A FOX has been put to sleep after he was discovered in an illegal trap in Aston Clinton.
The fox was discovered in a gin trap in Aston Clinton on October 26. He was still alive, but his back leg had been mutilated by the trap.
RSPCA animal collection officer (ACO) Andy Eddy was called out and found the animal amongst reeds in Wendover Canal, behind Wenwell Close. The chain attached to the trap, usually used to anchor them to the ground, had become tangled in the reeds.
It is thought that the fox had been there for at least a day and had dragged the trap along on his leg. However, the fox would not have been able to travel far, so the trap had probably been set nearby.

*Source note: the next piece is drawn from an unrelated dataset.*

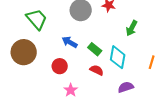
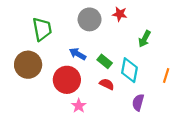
green trapezoid: (37, 19) -> (42, 29), turned 30
red circle: (60, 66) -> (67, 80), size x1.6
purple semicircle: (126, 87) -> (138, 102), turned -56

ACO Eddy removed the trap, but the leg was too badly damaged and the fox was put to sleep to prevent him from suffering further.
Gin traps are mechanical traps designed to catch an animal by its leg, using spring-operated jaws with teeth or a serrated edge as in this case. The use of gin traps has been illegal in the UK since 1958, but some are still being used to catch animals such as rabbits and foxes.
Domestic animals often fall foul of the traps, but it is illegal to cause any animal to suffer by using them.
The sale or possession of such traps is not illegal, but the RSPCA wants to make people aware that they can face prosecution by setting a gin trap.
RSPCA inspector Kirsty Hampton said: "People have to realise that by setting a gin trap they are breaking the law and could be causing animals like this fox to suffer a great deal of pain and distress.
"If you have a gin trap, please do not use it as you could be leaving yourself open to prosecution."
Anyone found guilty of setting a gin trap which causes unnecessary suffering to an animal faces a maximum 20,000 fine and/or six months in prison.